### REQUIRED WORK
a) Repeat the stretch of the 1099-K article from "- How Much Should" through "you owe anything.".
b) According to the 1099-K article, what is the company that moved the money called?
c) Resume the 1099-K article from the point where it stops.

### TEXT BLOCK
· · · · · · ·

In This Article
- What Is a 1099-K, in Plain English?
- What Is the 1099-K Threshold for 2026?
- Do I Owe Taxes on a 1099-K?
- What Is the Difference Between a 1099-K and a 1099-NEC?
- If I Do Not Get a 1099-K, Am I Off the Hook?
- What If I Get a 1099-K for Personal Payments?
- How Much Should I Set Aside for Taxes?
- What Should I Do When a 1099-K Arrives?
- FAQ
What Is a 1099-K, in Plain English?
A 1099-K is a tax form that reports the total payments you received for goods or services through a payment app, an online marketplace, or a card processor. Think PayPal, Stripe, Venmo (when used for goods), Cash App, Etsy, eBay, or Airbnb. The company that moved the money, called a payment settlement entity, sends one copy to you and one to the IRS. That is the whole job of the form: it tells the IRS how much ran through that platform under your name. It does not calculate your tax, and it does not decide whether you owe anything.

· · · · · · ·

### RECORDED INFORMATION
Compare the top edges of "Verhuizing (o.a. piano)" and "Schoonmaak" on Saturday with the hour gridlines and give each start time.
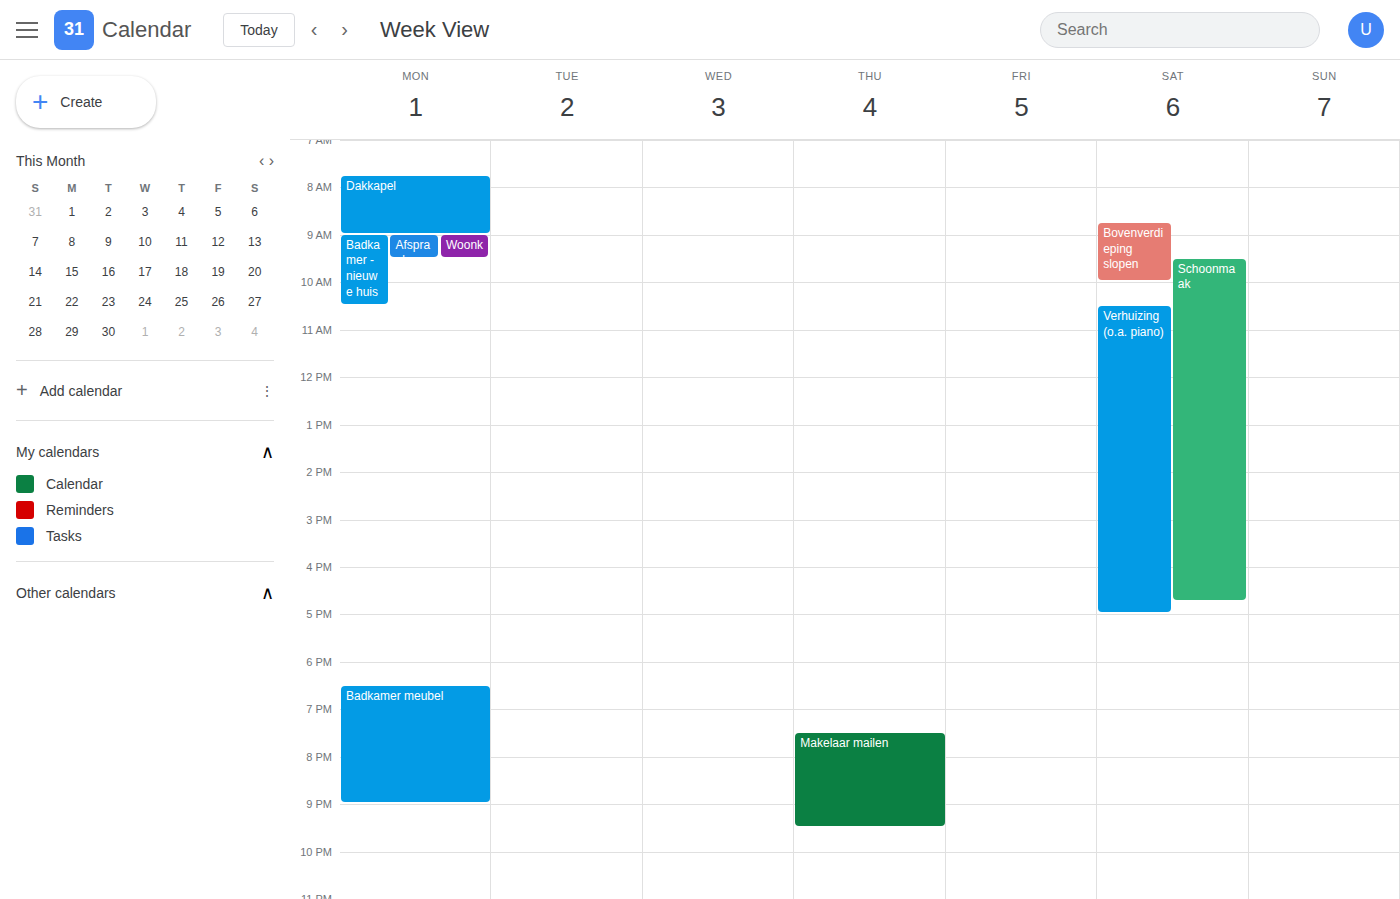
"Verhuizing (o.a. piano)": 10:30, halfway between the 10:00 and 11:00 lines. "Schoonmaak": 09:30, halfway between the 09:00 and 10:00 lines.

· · · · · · ·

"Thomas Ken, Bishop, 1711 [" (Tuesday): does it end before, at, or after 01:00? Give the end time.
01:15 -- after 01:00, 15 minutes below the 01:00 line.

· · · · · · ·

### EXERCISE RESULTS
a)
- How Much Should I Set Aside for Taxes?
- What Should I Do When a 1099-K Arrives?
- FAQ
What Is a 1099-K, in Plain English?
A 1099-K is a tax form that reports the total payments you received for goods or services through a payment app, an online marketplace, or a card processor. Think PayPal, Stripe, Venmo (when used for goods), Cash App, Etsy, eBay, or Airbnb. The company that moved the money, called a payment settlement entity, sends one copy to you and one to the IRS. That is the whole job of the form: it tells the IRS how much ran through that platform under your name. It does not calculate your tax, and it does not decide whether you owe anything.

b) A payment settlement entity.

c)
I write this as a chef who builds side income on nights off, not as an accountant, so I will keep it grounded. The first time a payment platform form shows up in your inbox it can feel like an accusation. It is not. A 1099-K is a receipt, a big one, and your actual tax depends on what you net after expenses. The rest of this post walks through the current number, what the form really means, and the one mistake that blindsides side hustlers every spring.
What Is the 1099-K Threshold for 2026?
For 2026, a third-party payment platform must send you a 1099-K only when your gross payments cross both lines: more than $20,000 AND more than 200 transactions on that single platform in the year. The same threshold applies to the 2025 tax year forms landing in early 2026. That is the headline, and it is higher than a lot of people expect, because the rule kept changing.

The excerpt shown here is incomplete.